#### Tarea pedida:
Continúa la crónica sobre el Festival Rizoma a partir de su última oración, con el mismo tono y estilo.

Penúltimo día del Festival Rizoma a ritmo de hip hop.

El festival Rizoma se acaba y ya nos quedan muy poquitas películas por ver. De hecho, en la jornada de hoy en cuanto a cine se refiere, se han podido volver a ver varias de las cintas de las que ya os hemos hablado en estos días de atrás: el documental danés sobre la búsqueda de sonidos en Rusia del grupo Efterklang, The Ghost of Piramida,  la maravillosa historia de la bailarina Frances Ha y, para terminar el día, el duelo entre dos grandes películas que abordan la temática de la transexualidad, Transamerica y Laurence Anyways, proyectadas a la misma hora pero en dos cines distintos.

En cuanto a lo que hemos podido ver hoy, ha sido curioso encontrarse con un documental de hace 11 años. Breath Control: The History of the Human Beat Box analiza el auge del llamado beat box a través de múltiples entrevistas a representantes de este tipo de sonido tan peculiar. El beat box es la capacidad de crear con la boca sonidos propios de instrumentos musicales sobre todo de percusión, y surgió a principios de los años 80 dentro de la cultura hip hop de la que también surgieron disciplinas como el break dance, los grafittis y el rap. Como se dice en un momento del documental, de la unión entre Bobby McFerrin y el actor de la saga Loca academia de policía Michael Winslow, salió toda una generación de percusionistas vocales de los barrios pobres de Nueva York, deseosos de aportar al mundo del hip hop sus prodigiosos talentos.

#### Datos sin procesar:

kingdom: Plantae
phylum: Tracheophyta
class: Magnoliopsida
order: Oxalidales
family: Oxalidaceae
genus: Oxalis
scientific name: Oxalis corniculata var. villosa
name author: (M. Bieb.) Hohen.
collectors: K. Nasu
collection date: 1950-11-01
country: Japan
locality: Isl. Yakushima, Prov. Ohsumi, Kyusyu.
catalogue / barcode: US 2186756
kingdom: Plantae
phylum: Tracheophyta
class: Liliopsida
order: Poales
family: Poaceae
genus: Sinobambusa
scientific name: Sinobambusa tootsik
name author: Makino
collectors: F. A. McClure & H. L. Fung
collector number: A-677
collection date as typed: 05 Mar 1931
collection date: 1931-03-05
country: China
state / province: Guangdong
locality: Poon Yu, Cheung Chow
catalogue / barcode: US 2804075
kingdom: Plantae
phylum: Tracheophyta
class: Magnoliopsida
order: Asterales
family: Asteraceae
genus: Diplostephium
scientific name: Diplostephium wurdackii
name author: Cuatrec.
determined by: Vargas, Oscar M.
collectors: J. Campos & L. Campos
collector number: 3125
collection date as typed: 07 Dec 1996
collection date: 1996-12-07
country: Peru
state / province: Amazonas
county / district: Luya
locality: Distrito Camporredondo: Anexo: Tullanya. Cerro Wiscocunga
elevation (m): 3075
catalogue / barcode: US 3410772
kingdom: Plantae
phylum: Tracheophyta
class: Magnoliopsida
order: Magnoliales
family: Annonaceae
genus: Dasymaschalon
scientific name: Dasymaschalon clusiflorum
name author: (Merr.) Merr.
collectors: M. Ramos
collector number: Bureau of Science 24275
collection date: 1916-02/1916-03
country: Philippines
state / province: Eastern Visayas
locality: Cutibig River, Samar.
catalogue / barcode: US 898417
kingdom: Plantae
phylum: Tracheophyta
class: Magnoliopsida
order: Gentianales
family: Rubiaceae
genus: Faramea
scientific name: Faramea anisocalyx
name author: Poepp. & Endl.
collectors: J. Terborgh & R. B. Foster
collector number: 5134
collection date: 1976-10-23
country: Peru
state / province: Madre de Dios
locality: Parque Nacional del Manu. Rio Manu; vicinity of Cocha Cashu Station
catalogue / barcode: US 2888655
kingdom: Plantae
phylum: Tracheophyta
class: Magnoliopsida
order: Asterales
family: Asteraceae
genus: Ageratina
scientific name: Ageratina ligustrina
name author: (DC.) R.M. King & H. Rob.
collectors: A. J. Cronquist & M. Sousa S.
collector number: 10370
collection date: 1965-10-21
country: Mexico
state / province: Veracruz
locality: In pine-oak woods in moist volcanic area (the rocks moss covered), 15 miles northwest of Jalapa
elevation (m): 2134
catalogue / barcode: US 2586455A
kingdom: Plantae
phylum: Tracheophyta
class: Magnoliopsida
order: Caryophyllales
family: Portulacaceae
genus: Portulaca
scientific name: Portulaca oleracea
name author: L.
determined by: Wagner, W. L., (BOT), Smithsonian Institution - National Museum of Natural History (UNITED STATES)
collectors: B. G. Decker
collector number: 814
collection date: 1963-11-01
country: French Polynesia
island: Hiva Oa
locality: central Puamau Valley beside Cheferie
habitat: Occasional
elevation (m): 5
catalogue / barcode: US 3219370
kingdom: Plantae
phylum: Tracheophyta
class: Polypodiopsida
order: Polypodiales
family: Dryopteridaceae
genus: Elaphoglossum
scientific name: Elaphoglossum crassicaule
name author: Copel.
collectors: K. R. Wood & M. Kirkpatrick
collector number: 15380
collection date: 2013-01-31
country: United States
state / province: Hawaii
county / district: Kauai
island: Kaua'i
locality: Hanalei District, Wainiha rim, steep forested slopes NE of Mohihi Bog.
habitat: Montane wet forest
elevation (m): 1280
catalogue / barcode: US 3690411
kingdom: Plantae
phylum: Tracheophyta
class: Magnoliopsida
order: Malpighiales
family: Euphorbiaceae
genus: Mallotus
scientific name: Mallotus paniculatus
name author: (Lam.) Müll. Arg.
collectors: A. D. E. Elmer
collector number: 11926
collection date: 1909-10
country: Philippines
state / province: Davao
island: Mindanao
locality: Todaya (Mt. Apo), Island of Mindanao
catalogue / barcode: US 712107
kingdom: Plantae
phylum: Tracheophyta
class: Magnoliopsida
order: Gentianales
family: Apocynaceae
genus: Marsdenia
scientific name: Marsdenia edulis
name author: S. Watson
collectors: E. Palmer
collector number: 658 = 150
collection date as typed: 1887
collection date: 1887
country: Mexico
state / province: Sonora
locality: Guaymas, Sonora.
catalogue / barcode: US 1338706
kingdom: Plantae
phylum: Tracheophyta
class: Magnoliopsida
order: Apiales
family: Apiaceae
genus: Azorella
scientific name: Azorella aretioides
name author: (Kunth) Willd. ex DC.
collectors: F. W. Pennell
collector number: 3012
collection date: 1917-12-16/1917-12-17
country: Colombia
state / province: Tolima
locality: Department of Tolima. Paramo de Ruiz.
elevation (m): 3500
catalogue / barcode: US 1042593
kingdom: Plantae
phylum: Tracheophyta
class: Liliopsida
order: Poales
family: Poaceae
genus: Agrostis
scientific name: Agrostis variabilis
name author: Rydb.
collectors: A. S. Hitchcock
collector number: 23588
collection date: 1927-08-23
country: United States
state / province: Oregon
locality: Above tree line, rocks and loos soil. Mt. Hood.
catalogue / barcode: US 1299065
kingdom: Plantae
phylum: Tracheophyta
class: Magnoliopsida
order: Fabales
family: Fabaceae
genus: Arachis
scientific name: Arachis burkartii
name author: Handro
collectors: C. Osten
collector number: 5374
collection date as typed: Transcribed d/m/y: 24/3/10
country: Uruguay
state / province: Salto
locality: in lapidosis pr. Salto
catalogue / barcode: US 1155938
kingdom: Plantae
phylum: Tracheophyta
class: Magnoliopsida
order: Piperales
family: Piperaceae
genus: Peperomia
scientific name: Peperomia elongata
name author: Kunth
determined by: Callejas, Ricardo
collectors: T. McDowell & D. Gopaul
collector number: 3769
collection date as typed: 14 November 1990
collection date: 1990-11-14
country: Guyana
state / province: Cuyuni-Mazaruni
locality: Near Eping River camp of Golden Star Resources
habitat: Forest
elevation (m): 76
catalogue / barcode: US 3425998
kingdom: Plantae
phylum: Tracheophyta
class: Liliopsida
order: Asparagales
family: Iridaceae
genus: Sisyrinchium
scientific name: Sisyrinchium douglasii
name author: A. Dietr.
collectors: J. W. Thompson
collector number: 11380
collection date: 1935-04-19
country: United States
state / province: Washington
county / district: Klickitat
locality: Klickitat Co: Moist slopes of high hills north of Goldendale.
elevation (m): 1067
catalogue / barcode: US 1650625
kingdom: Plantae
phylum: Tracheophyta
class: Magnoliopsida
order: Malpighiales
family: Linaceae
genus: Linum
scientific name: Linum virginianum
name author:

#### Resultado obtenido:
Breath Control The history of the human beat box

El film se centra sobre todo en las carreras de tres de los más importantes ejemplos del beat box, Doug E. Fresh, Biz Markie y el malogrado componente de Fat Boys, Darren “Buffy” Robinson, quien tenía un registro vocal tan sumamente grave que destrozó varios equipos de sonido en los conciertos solamente con la intensidad de su voz. El documental examina las distintas variantes de la percusión vocal, desde los simples sonidos de fondo imitando cajas de sonido, a los más complejos combinando en una misma voz, scratches, percusión, melodías e incluso el canto a la vez. Además intercala animaciones explicativas de las técnicas de cada tipo de beat box, mostrando en dibujos del cuerpo humano, las partes de la boca y de la caja torácica que entran en juego para lograr esos sonidos tan extraordinarios.

El actor y documentalista urbano Joey Gardfield recopila entrevistas con varios de los protagonistas de esta corriente musical, así como imágenes y videos de archivo con actuaciones de los mismos, con una estética invariable, dando la sensación de haber sido rodado todo en los años 80, pero amplía esta impresión a toda la parte técnica del mismo, con lo que resulta chirriante la “suciedad” del sonido ambiente que se imprime a toda la película. La película, a pesar de sus escasos 73 minutos, llega a resultar pesada para espectadores poco interesados en el mundo del hip hop y el beat box, al ser un documental que en los primeros minutos atrae por la espectacularidad de la destreza de estos personajes, pero que acaba siendo repetitivo y, como digo, solamente apto para incondicionales de este tipo de cultura.